> [DATA UNDER STUDY]:
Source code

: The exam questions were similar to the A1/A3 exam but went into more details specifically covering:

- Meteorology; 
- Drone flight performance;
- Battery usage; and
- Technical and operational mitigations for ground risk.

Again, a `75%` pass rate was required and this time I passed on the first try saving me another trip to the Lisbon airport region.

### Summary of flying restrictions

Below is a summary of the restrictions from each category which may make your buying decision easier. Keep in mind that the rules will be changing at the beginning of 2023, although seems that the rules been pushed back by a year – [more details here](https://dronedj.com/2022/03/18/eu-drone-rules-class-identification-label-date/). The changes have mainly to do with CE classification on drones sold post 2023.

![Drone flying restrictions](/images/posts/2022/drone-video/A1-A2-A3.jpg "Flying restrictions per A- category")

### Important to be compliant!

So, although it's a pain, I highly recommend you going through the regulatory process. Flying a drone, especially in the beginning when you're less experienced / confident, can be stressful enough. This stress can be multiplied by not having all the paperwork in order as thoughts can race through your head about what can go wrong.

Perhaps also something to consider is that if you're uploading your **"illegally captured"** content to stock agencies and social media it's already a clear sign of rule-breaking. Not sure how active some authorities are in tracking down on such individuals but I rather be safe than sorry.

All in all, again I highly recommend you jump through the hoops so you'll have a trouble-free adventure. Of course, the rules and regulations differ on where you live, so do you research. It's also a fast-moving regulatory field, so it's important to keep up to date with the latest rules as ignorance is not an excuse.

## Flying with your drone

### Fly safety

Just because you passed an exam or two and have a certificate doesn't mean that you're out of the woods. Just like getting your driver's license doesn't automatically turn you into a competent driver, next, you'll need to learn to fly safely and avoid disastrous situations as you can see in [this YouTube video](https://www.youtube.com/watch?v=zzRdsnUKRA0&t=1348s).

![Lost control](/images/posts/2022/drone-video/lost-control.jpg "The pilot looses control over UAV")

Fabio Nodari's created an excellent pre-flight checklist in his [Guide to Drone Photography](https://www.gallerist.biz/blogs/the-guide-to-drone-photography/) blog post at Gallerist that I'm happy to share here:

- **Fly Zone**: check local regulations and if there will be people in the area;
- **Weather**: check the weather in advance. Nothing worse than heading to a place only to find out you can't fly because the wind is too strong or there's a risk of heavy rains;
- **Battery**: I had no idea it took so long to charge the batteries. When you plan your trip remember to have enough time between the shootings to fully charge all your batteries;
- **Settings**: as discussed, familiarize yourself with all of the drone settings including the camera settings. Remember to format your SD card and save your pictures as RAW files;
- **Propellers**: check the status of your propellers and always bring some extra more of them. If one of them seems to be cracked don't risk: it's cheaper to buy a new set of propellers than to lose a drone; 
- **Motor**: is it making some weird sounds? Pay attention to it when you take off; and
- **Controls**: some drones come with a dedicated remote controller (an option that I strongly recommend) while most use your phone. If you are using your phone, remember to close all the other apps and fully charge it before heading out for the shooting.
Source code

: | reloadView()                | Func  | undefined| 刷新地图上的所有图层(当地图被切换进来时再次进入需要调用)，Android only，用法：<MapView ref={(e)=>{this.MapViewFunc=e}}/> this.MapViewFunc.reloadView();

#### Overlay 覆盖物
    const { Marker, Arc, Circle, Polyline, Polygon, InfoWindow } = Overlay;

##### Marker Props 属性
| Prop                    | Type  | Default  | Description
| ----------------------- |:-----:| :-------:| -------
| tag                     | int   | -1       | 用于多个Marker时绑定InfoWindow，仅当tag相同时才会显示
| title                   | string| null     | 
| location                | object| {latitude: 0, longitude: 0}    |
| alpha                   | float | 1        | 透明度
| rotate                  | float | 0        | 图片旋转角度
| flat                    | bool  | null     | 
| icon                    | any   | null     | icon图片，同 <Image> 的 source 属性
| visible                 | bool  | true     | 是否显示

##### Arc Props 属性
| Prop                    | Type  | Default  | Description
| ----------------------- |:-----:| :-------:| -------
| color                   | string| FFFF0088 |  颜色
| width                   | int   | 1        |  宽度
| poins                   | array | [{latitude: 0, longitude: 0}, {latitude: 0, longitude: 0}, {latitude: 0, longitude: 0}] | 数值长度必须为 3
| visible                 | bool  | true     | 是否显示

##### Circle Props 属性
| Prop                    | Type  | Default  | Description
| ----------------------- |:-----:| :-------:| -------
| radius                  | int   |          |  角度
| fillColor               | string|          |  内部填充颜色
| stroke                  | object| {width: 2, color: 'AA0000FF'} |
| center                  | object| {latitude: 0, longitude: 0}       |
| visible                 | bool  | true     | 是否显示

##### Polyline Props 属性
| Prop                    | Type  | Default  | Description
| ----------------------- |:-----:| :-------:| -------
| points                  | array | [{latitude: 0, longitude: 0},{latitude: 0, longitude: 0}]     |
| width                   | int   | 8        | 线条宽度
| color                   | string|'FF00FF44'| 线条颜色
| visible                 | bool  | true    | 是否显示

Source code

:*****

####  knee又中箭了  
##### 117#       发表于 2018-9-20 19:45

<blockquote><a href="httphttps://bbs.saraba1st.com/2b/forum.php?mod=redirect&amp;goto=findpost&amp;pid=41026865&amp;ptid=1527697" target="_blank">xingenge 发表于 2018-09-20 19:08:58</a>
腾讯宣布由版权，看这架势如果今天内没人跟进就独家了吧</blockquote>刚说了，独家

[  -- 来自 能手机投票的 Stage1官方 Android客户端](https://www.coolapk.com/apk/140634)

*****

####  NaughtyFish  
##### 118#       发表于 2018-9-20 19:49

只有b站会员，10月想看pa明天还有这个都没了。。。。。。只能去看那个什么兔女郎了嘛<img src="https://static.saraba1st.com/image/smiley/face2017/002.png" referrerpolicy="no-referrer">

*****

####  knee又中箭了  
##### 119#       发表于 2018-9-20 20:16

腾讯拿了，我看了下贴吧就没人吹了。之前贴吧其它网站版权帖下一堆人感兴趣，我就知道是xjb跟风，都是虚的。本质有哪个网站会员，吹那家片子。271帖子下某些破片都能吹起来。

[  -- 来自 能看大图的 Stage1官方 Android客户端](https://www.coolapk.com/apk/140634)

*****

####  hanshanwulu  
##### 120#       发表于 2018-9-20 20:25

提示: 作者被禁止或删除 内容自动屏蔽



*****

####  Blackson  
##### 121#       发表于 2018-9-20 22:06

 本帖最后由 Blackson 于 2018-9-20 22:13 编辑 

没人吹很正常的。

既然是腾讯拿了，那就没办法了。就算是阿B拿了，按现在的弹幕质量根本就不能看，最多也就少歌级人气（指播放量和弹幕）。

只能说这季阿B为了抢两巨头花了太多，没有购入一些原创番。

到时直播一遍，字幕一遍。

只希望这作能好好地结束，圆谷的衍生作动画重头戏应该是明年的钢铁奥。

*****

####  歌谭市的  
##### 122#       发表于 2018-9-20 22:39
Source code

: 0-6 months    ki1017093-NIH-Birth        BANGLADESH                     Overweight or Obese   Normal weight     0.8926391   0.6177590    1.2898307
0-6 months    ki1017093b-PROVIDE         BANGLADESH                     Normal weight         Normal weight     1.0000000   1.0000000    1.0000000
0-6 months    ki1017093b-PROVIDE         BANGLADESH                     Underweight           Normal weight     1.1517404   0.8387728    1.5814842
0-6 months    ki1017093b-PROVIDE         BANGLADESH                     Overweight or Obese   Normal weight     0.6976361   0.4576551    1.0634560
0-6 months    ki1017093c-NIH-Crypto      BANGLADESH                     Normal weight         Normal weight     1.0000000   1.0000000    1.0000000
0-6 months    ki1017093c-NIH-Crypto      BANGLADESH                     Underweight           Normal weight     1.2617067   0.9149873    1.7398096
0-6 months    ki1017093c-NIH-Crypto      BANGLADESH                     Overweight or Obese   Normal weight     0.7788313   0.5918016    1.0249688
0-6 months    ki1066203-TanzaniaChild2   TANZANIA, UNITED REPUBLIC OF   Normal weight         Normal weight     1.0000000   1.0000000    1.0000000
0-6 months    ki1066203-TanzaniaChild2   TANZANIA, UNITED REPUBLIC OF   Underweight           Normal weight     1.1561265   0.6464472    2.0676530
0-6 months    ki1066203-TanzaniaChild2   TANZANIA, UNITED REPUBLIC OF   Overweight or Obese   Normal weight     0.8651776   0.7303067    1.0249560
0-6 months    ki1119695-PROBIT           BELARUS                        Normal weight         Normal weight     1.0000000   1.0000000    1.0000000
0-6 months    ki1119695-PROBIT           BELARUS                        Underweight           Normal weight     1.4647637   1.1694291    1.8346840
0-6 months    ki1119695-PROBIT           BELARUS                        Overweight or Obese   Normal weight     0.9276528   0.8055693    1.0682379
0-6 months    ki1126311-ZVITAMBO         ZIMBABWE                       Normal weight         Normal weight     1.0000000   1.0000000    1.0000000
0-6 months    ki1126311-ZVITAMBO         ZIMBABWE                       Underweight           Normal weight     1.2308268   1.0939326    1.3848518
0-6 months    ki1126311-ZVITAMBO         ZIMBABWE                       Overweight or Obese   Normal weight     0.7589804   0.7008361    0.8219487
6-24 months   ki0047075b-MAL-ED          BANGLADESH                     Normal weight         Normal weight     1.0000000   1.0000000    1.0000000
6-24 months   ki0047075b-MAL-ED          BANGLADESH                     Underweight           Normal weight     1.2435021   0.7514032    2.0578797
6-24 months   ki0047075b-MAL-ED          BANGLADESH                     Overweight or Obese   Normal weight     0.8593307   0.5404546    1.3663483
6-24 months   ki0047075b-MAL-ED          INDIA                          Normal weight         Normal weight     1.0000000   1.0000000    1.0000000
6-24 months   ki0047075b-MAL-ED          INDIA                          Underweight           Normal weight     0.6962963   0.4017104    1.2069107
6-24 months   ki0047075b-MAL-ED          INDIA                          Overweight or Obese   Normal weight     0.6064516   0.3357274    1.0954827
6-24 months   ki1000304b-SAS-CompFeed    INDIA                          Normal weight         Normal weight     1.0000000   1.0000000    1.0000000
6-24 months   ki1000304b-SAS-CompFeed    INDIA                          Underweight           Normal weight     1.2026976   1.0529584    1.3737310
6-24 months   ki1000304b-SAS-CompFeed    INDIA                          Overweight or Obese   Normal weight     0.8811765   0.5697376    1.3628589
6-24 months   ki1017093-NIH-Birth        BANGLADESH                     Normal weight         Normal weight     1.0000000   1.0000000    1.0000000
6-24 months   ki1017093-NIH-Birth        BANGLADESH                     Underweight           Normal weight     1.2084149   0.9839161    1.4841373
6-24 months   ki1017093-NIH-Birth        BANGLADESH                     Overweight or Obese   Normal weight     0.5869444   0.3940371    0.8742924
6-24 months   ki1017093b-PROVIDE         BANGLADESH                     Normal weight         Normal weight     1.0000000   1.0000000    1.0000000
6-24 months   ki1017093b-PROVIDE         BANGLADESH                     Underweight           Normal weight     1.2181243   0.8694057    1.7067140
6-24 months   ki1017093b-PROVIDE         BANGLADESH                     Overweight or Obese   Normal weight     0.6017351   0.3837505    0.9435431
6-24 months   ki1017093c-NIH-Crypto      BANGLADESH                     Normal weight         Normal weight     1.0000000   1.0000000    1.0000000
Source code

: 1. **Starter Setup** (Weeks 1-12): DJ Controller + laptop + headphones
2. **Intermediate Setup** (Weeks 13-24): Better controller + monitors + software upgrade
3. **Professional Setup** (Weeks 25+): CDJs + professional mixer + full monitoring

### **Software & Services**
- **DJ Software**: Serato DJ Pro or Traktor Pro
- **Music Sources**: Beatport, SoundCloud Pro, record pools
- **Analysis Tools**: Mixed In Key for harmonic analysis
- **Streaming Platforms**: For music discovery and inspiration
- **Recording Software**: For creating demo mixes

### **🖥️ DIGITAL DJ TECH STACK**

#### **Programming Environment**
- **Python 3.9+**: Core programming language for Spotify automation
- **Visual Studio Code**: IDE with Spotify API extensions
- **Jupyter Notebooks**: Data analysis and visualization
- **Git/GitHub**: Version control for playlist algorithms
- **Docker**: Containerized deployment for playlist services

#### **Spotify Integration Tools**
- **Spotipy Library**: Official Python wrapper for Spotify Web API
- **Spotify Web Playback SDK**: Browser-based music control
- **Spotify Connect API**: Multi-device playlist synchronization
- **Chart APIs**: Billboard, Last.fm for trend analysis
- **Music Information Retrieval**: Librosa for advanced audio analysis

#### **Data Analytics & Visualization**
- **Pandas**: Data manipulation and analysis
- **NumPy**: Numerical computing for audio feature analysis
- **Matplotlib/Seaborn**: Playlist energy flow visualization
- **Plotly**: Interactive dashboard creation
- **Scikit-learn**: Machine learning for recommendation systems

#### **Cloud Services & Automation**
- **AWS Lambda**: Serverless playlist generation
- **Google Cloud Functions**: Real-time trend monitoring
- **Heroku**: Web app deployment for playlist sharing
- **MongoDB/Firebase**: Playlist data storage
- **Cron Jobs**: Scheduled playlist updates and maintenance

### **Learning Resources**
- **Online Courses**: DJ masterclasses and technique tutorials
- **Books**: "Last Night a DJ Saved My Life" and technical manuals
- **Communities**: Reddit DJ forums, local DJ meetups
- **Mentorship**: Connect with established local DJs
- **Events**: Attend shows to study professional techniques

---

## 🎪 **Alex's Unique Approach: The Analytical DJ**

> [PROBLEM TO WORK ON]: Using the records above, repeat exactly the lines from the first one through the line with "So, although it's".

> [RESULT]:
Source code

: The exam questions were similar to the A1/A3 exam but went into more details specifically covering:

- Meteorology; 
- Drone flight performance;
- Battery usage; and
- Technical and operational mitigations for ground risk.

Again, a `75%` pass rate was required and this time I passed on the first try saving me another trip to the Lisbon airport region.

### Summary of flying restrictions

Below is a summary of the restrictions from each category which may make your buying decision easier. Keep in mind that the rules will be changing at the beginning of 2023, although seems that the rules been pushed back by a year – [more details here](https://dronedj.com/2022/03/18/eu-drone-rules-class-identification-label-date/). The changes have mainly to do with CE classification on drones sold post 2023.

![Drone flying restrictions](/images/posts/2022/drone-video/A1-A2-A3.jpg "Flying restrictions per A- category")

### Important to be compliant!

So, although it's a pain, I highly recommend you going through the regulatory process. Flying a drone, especially in the beginning when you're less experienced / confident, can be stressful enough. This stress can be multiplied by not having all the paperwork in order as thoughts can race through your head about what can go wrong.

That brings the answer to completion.